Instruction – Of all the lines in the records below, copy only those that contain the string "paginate".

Dataset entries:
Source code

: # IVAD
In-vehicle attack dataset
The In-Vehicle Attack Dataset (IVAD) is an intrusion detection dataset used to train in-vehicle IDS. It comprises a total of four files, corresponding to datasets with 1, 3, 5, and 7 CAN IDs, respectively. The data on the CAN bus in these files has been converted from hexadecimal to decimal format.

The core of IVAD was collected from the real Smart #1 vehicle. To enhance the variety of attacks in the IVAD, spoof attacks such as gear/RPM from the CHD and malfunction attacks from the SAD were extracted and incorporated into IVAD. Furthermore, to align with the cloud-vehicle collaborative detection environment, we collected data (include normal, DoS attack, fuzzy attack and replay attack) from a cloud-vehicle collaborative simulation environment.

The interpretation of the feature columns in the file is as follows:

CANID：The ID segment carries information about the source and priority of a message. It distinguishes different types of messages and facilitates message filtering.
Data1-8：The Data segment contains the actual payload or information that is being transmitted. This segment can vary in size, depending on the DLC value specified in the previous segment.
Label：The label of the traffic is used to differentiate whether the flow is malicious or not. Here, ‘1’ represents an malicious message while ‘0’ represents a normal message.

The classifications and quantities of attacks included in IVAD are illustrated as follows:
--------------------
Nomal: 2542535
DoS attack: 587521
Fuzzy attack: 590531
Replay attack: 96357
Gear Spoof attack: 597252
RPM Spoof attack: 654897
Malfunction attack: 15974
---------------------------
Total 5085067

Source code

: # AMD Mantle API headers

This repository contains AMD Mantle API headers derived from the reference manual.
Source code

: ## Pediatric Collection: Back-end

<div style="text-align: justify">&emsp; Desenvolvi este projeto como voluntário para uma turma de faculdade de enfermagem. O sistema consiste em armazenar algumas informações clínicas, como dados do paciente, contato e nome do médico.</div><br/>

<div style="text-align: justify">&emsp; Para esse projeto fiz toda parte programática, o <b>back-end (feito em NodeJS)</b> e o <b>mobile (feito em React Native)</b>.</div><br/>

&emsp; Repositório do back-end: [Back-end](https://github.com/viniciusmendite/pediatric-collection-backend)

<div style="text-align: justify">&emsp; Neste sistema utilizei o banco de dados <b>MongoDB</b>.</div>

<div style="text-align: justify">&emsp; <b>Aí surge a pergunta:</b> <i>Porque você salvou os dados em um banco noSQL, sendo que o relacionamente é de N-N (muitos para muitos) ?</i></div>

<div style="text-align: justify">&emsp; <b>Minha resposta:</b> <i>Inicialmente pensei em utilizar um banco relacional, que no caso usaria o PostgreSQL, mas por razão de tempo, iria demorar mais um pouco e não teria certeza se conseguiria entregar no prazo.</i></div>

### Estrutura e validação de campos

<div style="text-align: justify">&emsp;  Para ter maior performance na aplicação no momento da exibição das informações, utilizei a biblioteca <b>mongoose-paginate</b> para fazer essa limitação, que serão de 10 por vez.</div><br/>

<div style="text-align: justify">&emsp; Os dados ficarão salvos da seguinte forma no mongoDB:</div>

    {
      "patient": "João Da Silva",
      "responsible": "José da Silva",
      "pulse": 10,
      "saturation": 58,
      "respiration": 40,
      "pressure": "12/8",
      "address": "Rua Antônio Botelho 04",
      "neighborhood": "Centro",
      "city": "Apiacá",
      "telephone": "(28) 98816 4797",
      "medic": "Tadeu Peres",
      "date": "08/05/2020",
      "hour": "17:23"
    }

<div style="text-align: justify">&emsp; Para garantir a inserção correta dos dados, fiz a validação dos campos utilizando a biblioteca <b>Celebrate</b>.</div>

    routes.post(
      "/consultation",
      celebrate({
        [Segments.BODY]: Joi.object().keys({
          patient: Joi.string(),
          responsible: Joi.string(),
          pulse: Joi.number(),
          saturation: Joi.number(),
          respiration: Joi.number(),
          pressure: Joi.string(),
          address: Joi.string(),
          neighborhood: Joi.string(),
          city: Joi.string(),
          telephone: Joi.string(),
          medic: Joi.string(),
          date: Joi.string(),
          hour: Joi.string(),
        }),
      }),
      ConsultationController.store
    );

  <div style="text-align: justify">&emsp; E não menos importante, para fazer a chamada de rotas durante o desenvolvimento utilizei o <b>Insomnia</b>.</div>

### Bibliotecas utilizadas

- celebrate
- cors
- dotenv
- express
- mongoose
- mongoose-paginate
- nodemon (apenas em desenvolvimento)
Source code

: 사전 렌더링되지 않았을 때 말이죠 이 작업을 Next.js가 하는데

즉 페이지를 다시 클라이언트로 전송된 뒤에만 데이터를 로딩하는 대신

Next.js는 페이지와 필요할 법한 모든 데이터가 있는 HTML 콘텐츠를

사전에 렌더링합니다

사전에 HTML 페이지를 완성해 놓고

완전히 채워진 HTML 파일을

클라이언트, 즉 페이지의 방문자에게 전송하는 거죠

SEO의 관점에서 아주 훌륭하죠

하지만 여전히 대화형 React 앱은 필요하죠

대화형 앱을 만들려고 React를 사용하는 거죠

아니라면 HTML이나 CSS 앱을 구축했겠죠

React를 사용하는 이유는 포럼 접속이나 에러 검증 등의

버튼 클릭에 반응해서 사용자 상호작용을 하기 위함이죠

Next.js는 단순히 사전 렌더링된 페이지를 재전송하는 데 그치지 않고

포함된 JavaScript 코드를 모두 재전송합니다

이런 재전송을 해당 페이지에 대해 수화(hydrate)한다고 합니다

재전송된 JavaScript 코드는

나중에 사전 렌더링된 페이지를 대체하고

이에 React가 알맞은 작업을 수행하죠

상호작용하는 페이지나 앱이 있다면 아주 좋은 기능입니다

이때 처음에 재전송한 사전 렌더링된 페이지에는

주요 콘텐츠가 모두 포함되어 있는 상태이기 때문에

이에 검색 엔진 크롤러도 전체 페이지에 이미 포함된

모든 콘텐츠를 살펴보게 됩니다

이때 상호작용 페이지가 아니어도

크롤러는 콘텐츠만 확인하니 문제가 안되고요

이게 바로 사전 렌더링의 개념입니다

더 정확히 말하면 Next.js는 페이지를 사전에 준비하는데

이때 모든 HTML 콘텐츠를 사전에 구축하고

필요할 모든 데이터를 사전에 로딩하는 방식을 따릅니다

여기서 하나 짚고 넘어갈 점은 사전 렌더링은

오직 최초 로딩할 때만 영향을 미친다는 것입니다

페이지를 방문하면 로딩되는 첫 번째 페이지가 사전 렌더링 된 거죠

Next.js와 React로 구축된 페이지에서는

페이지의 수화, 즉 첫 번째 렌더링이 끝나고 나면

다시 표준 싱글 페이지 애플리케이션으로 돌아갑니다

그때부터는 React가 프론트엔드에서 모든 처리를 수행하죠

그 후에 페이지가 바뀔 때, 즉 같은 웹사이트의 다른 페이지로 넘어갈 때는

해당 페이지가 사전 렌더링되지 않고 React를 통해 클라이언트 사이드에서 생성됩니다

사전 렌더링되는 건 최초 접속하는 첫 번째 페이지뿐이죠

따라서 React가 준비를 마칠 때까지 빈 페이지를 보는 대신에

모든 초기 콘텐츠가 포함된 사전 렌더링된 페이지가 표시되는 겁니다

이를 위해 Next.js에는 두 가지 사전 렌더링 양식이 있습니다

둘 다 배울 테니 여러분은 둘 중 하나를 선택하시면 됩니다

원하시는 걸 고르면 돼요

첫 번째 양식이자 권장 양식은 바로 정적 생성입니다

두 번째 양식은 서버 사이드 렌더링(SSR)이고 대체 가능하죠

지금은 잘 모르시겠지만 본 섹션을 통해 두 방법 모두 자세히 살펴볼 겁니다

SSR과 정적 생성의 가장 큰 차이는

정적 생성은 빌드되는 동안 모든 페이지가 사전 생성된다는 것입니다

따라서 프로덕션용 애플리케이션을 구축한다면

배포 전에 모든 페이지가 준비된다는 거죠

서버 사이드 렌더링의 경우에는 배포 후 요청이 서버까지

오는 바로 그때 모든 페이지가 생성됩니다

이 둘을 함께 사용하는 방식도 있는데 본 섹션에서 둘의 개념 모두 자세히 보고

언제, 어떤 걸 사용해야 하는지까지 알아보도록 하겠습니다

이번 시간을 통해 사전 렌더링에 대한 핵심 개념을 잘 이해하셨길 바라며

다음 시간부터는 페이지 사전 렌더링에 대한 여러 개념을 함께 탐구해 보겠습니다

Answer to this exercise –
<div style="text-align: justify">&emsp;  Para ter maior performance na aplicação no momento da exibição das informações, utilizei a biblioteca <b>mongoose-paginate</b> para fazer essa limitação, que serão de 10 por vez.</div><br/>
- mongoose-paginate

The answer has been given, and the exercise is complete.